◆ INFORMATION SUPPLIED
+ + + + + + +

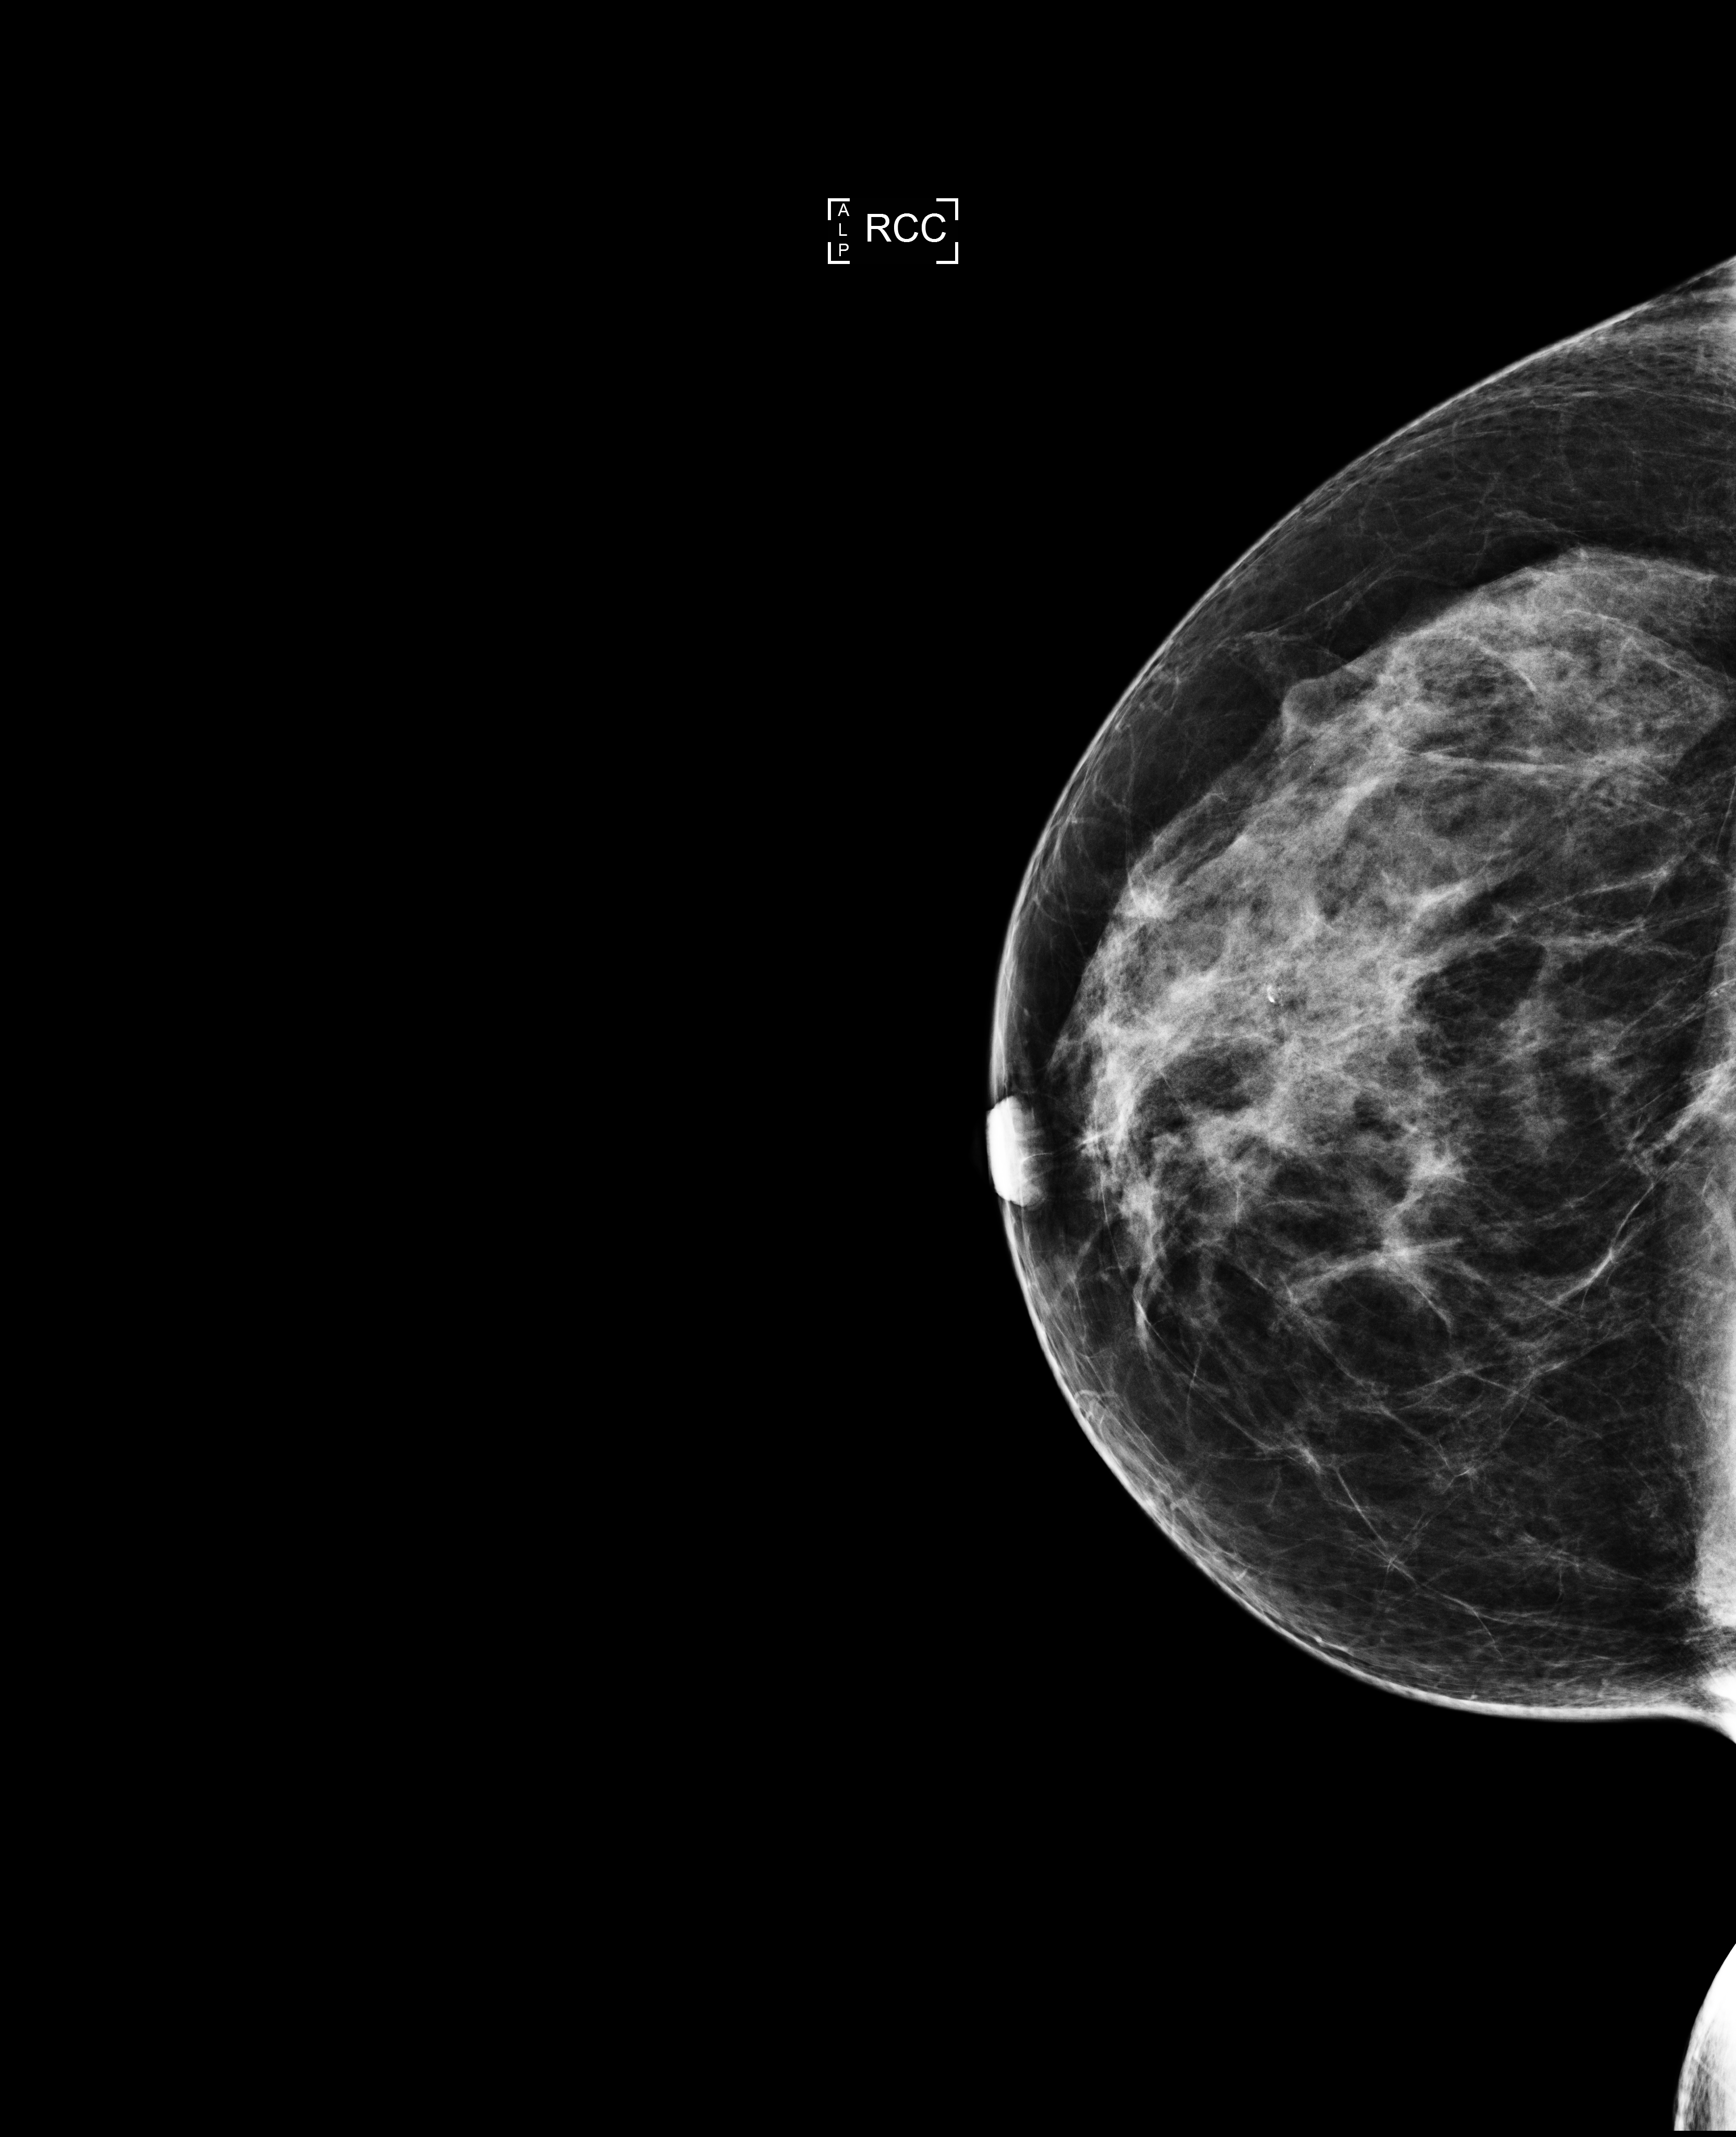
Full-field digital mammogram (FFDM), right breast, cranio-caudal projection, screening examination. Patient aged 57 years (female).
- breast density at the screening exam (both breasts): heterogeneously dense (BI-RADS density category c)
- final BI-RADS assessment for this screening round (tomosynthesis exam, both breasts): category 1
- recall: no recall after this screen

+ + + + + + +

◆ ACTION ITEM
Now write out the data word for word, skipping every picture in it.

◆ EXERCISE OUTPUT
Full-field digital mammogram (FFDM), right breast, cranio-caudal projection, screening examination. Patient aged 57 years (female).
- breast density at the screening exam (both breasts): heterogeneously dense (BI-RADS density category c)
- final BI-RADS assessment for this screening round (tomosynthesis exam, both breasts): category 1
- recall: no recall after this screen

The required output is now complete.